Arizona State players came out of the locker room to a near empty stadium, except for a pocket of gold-clad Sun Devils fans in the stands on the northwest side, eager to see the prize.
The Territorial Cup.
ASU posed with it, pretended to take drinks out of it, kissed it and figuratively clutched the damn thing to its soul after Arizona had two hands on the trophy and decided to let it go in a series of lamentable errors in strategy and ability that will be long-remembered, with different reactions, on both sides of the rivalry.
Arizona State won 41-40, scoring 20 fourth-quarter points. The Wildcats in the fourth quarter had two turnovers, one missed field goal in the final seconds and no points at all.
It was, for the Sun Devils, an epic victory that harkened to the epic games and finishes of the 1980s and 1990s, when Arizona won more than its fair share with a parade of heroes -- Tunnicliffe, Zendejas, Cecil, DeBow, White, Dice, Canidate.
It was, for the Wildcats, a crushing loss to end coach Kevin Sumlin's first season at 5-7. There will be no bowl.
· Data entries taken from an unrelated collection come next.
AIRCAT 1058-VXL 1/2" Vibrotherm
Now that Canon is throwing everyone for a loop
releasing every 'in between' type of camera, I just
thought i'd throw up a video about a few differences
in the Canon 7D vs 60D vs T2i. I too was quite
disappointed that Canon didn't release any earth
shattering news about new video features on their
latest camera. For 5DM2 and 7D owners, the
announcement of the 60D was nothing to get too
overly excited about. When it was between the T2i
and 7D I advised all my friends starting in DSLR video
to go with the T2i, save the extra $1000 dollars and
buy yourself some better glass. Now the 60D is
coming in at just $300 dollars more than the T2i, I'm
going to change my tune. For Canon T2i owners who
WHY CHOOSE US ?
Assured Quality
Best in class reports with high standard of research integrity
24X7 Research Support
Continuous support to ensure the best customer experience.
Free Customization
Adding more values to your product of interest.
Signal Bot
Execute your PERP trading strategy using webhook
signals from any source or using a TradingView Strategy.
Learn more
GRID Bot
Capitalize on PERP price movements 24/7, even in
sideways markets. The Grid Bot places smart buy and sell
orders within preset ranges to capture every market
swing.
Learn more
There will be no offseason goodwill. There will be no preseason Heisman talk. There will just be the lingering memories of what happened at Arizona Stadium on Saturday night.
There were the early red-zone failures, with Arizona having to kick field goals of 29, 23 and 36 yards.
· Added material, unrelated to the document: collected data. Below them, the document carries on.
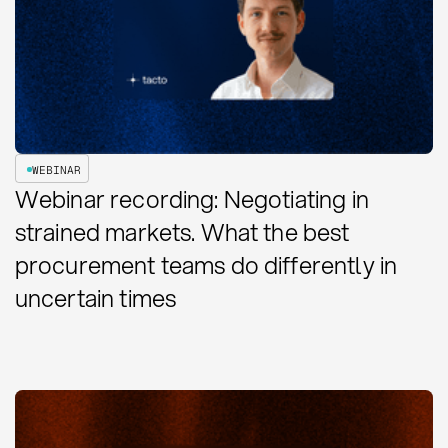
WEBINAR
Webinar recording: Negotiating in
strained markets. What the best
procurement teams do differently in
uncertain times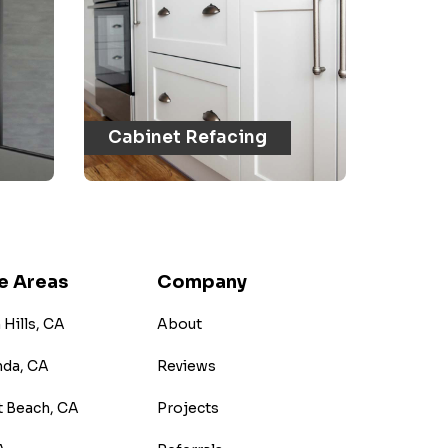
Cabinet Refacing
e Areas
Company
Hills, CA
About
nda, CA
Reviews
 Beach, CA
Projects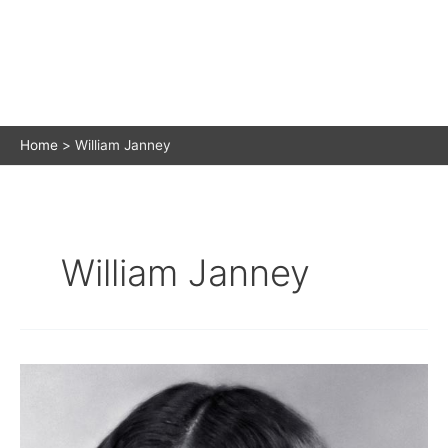
Home
William Janney
William Janney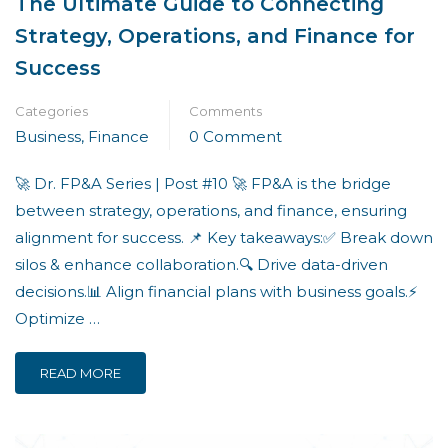
The Ultimate Guide to Connecting
Strategy, Operations, and Finance for
Success
Categories
Comments
Business
,
Finance
0 Comment
🚀 Dr. FP&A Series | Post #10 🚀 FP&A is the bridge
between strategy, operations, and finance, ensuring
alignment for success. 📌 Key takeaways:✅ Break down
silos & enhance collaboration.🔍 Drive data-driven
decisions.📊 Align financial plans with business goals.⚡
Optimize …
READ MORE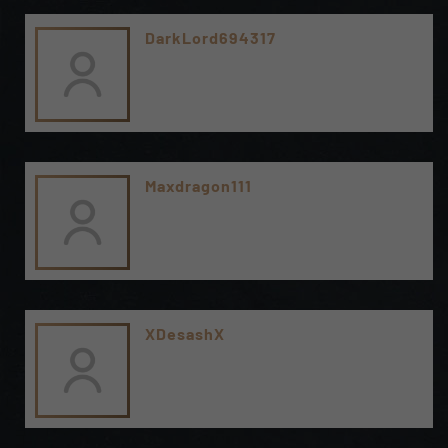
DarkLord694317
Maxdragon111
XDesashX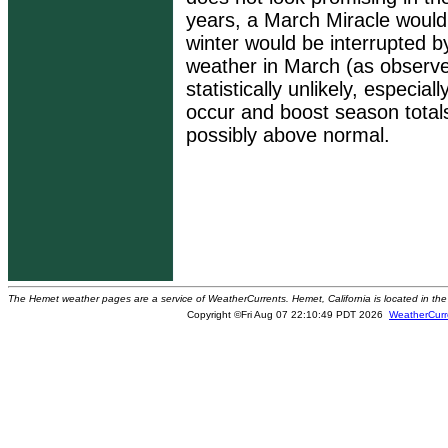
years, a March Miracle would 
winter would be interrupted b
weather in March (as observe
statistically unlikely, especial
occur and boost season totals
possibly above normal.
The Hemet weather pages are a service of WeatherCurrents. Hemet, California is located in the 
Copyright ©Fri Aug 07 22:10:49 PDT 2026
WeatherCurr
There were the two ASU fumbles in its territory that Arizona players got their hands on and didn't recover.
There was Sumlin going for a two-point conversion with 4:25 to go in the second quarter, up 19-7.
There was Sumlin going for two again with 7:51 to go in the third quarter, up 33-21.
Think those two PATs might have meant something?
"Basically, we got off number early based on some statistical data that we use and we tried to get back on an even number," Sumlin said. "It's really based on that, the statistical data."
(Free advice for Arizona's offensive analysts: Do not chase points before the fourth quarter. This is not hard.)
I mean, the Cats were up 22-14 at halftime when they had played well enough to be up at least 35-14 ... and then maybe the nonsense that followed wouldn't haven't mattered.
With 13:03 left and Arizona up 40-24, Arizona began to try to run out the clock. JJ Taylor carried on six consecutive plays before a punt.
ASU scored a TD. Khalil Tate threw an interception. ASU kicked a field goal. Taylor fumbled. ASU scored a TD.
Josh Pollack missed a 45-yard field goal, wide right, with 11 seconds to go.
"The biggest issue to me was the two turnovers," Sumlin said. "Two turnovers on your side of the 50. Those two turnovers at the end of the game on our side of the 50 cost us more than anything. From a strategy standpoint, you're not planning on turning it over twice on your side of the 50."
Tate, not to his credit, did not answer a question about what he saw on the pass that was intercepted. He skipped commenting on a question on whether he would be back at Arizona in 2019 after a mostly disappointing junior season. Looking for a leader who will stand up and take the heat after a tough loss? That wasn't Tate this season.
Arizona seemed to have this game won a thousand different ways ... and still lost.
The coaching staff accelerated when they should have gone the speed limit (the two-point conversions) and hit the brakes when they should have accelerated (trying to bleed the clock).
And so the happy ending goes to ASU and its first-year head coach Herm Edwards, whose team improved to 7-5 overall and finished second in the Pac-12 South at 5-4. Arizona was 5-7 and 4-5 in a season in which it had the advantage of missing Washington and Stanford in the conference season.
Arizona had a big window of opportunity this season and that window came crashing down on the Wildcats' fingers just as it looked as if they would crawl through and get to a bowl, any dang bowl.
Instead, it's as one Arizona football alum told me after the game, "a disaster."
Sounds about right.
The Wildcats will be hearing echoes of "ASU ... ASU" in a long offseason.